**Work request:**
Only the lines with "iRegWriteE" in the entries below belong in the answer; please copy them.

**Data for processing:**
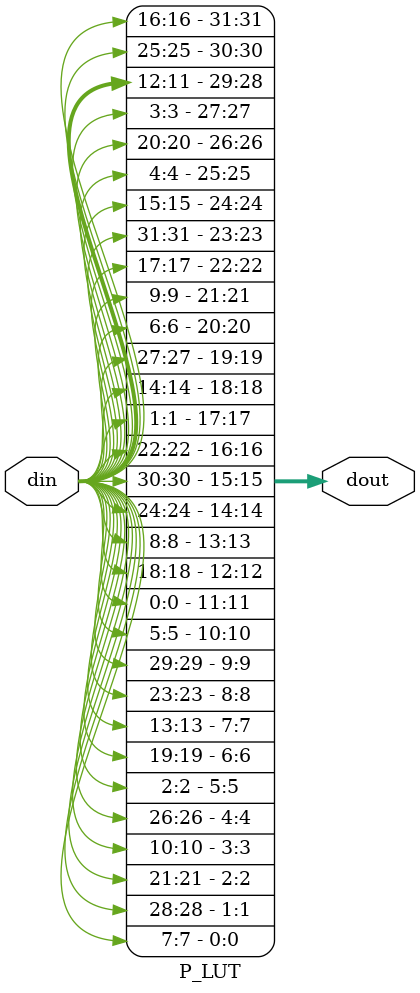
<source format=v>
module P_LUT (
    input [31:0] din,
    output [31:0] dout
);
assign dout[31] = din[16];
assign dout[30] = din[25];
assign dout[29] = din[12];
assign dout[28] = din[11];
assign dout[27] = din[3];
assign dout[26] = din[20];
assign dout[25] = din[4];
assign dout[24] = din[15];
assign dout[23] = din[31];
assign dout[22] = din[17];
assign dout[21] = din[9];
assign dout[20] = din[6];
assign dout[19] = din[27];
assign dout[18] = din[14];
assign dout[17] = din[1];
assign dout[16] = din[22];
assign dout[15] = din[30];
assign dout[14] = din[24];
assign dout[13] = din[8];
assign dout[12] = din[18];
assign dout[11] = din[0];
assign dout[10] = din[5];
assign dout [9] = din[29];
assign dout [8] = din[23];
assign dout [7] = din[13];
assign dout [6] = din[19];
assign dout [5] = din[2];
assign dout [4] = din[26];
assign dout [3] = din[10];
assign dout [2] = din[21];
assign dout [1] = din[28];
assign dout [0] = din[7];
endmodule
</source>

...

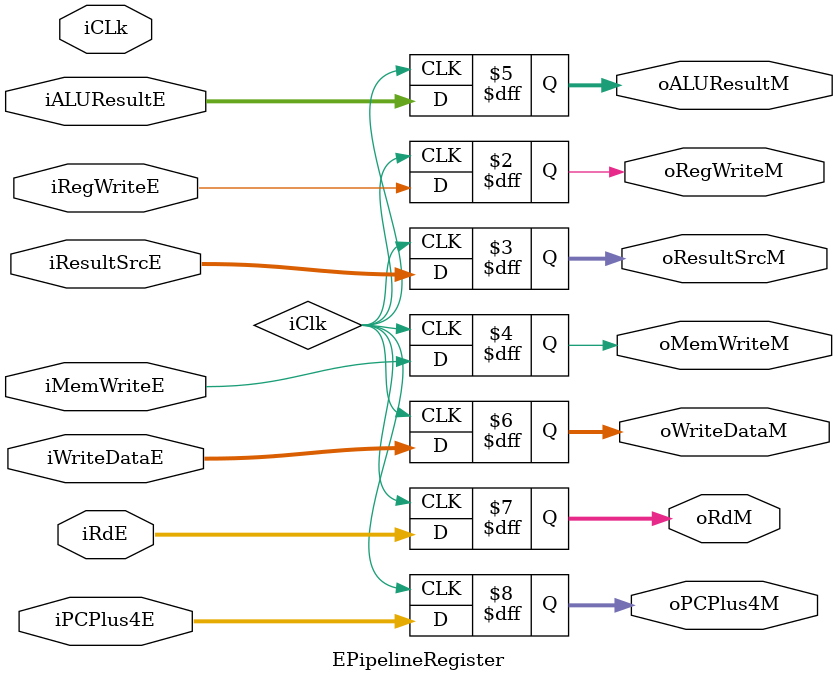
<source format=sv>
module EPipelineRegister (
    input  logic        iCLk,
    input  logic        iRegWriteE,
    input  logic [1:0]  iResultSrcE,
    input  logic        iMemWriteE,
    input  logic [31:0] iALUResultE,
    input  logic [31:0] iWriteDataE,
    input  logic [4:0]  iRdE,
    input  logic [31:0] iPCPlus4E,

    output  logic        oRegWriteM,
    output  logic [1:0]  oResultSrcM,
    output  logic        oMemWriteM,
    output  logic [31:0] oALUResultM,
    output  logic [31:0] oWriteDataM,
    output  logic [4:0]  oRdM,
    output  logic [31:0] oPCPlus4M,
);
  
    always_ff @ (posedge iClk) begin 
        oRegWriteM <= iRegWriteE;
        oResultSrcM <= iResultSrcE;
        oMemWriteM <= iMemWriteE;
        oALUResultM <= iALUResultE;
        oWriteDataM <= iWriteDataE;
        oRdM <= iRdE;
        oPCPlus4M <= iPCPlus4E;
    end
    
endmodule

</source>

**Exercise solution:**
    input  logic        iRegWriteE,
        oRegWriteM <= iRegWriteE;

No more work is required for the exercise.